Hands were raised high as members of the Greater Juneau Chamber of Commerce had many questions about the new City Hall proposal that City and Borough of Juneau Assembly member Wade Bryson spoke about on Thursday.
Bryson presented at the Juneau Moose Family Center luncheon to the chamber to speak in favor of the new City Hall proposal and advocated about his opinion on why he thinks its an important move for the city to make.
Bryson said he believed building a new City Hall would be the best option for the city both fiscally and longevity. His speech was made as the days grow closer to the October municipal election, which will decide whether the city moves forward with $35 million in bonds that would provide most of the funding for the proposed City Hall.
The proposed building would move the location of the current City Hall over to Whittier Street, across the street from the state museum. The total project is estimated to cost around $41.3 million, which would require the $35 million bonds along with $6.3 million to be pulled from general funds, an amount that the Assembly has already allocated.
“That’s the max, we won’t go above that,” Bryson said.
He said the current City Hall located across Marine Park is in poor condition and said the possibility of renovation will only cause problems later. He said some of the negative sides of staying in the current City Hall location would be the necessary renovations that would need to be made, the continuation of the $800,000 annual cost the city spends on renting out the space and its lack of space that hinders the possibility for all CBJ staff to be in one location.

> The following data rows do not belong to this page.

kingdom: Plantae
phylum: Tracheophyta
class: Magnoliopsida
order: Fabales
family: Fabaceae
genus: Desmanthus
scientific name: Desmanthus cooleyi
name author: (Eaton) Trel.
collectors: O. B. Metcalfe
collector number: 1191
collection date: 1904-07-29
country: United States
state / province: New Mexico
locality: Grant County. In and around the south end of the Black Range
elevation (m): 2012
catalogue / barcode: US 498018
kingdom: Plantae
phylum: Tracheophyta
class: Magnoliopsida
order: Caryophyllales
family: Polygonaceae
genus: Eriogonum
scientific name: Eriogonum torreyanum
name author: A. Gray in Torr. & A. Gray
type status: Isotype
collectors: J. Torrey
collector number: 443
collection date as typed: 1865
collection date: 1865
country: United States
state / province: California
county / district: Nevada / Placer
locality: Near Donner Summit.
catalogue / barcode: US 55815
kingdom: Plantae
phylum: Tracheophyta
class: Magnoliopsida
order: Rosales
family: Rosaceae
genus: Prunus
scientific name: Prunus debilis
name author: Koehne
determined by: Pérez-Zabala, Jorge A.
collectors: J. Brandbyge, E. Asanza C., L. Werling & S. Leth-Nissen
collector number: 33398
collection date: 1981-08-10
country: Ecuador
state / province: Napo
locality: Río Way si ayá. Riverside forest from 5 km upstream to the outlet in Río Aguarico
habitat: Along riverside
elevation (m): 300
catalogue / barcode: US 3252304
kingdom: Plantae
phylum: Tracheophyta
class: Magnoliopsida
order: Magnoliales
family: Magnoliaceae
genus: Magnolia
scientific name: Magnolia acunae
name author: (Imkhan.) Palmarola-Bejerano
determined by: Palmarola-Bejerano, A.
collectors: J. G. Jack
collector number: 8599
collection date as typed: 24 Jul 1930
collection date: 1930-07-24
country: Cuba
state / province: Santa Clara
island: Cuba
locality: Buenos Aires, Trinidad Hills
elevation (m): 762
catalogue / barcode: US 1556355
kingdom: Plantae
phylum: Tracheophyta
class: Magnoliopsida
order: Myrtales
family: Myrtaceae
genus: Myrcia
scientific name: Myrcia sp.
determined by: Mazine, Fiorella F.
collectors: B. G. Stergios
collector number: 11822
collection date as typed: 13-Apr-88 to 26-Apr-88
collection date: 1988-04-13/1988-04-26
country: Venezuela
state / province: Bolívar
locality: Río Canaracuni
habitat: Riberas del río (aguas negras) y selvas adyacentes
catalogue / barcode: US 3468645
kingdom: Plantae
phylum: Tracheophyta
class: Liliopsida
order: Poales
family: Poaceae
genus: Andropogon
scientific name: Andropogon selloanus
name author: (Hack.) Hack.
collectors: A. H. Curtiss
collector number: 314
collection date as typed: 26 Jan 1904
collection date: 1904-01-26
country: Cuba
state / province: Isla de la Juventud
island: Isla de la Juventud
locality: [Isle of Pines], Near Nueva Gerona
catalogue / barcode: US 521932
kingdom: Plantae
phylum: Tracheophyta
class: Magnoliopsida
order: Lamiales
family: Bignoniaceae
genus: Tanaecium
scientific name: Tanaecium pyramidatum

“It just isn’t a fixable solution,” Bryson said. “If this fails, we would then spend time fixing the current City Hall for 20 years and then give the problem to our kids.”
Bryson then said his reasoning behind advocating specifically for the building of a new City Hall rather than renovation of an existing building, like the old Walmart building, is because the No. 1 goal behind this project is “long service life” and renovation is “simply not the answer.”
He said the process of elimination a city committee went through before settling on the Whitter Street site was both comprehensive and took much time and deliberation.
He said the committee originally started with considering 52 sites to be in the running for the new City Hall location before the list dwindled to 21, then four, before the committee finally landed on the consensus that building a new City Hall would be “most bang for our buck,” Bryson said. The proposed piece of land that the new City Hall would sit on is already owned by the city, which Bryson said would already save the city a large portion of the cost and time that would need to go into the building is the ballot initiative is passed by voters.
Sean Boily and James Bibb, business partners and principal architects at NorthWind Architects, said they support building of a new City Hall at the Whittier site and came to speak to the Chamber of Commerce on Thursday “on our own dime.”
“We’ve been pretty excited by the process, it goes back a number of years,” Boily said.
Bibbs said the building is “for the most part a simple office building” and often referred to it as “the box.” The duo said the design is meant to be the most efficient and cost-effective way to create it at the capacity needed for the space to hold all of CBJ under one roof, while also keeping it close to the downtown Juneau area.
Some people at the luncheon didn’t share the same view.
“You’re abandoning downtown,” said Loren Jones, a former Assembly member. “I think you’re abandoning downtown and looking in the wrong direction.”
He said City Hall should be in the core of downtown, and said moving over to Whittier Street would disrupt that.
Bruce Abel, the president of Don Abel Building Supply, said he doesn’t follow the math Bryson laid out in the presentation, and said he is displeased with the lack of clarity and information being given to the public on such a large-scale topic.
He said he is unlikely to vote for the project at this time and said he has more questions than answers.
“Right now, there are way too many unknowns,” he said. “It’s going to cost more to the public every year — just do the math. We are going to be paying way more each year than we are in rent, that doesn’t make the project wrong but the public needs to know that.”
Abel said right now he sees the renovation of the current City Hall as the cheapest option but said there are too many unknowns with the project to know what option would be the best.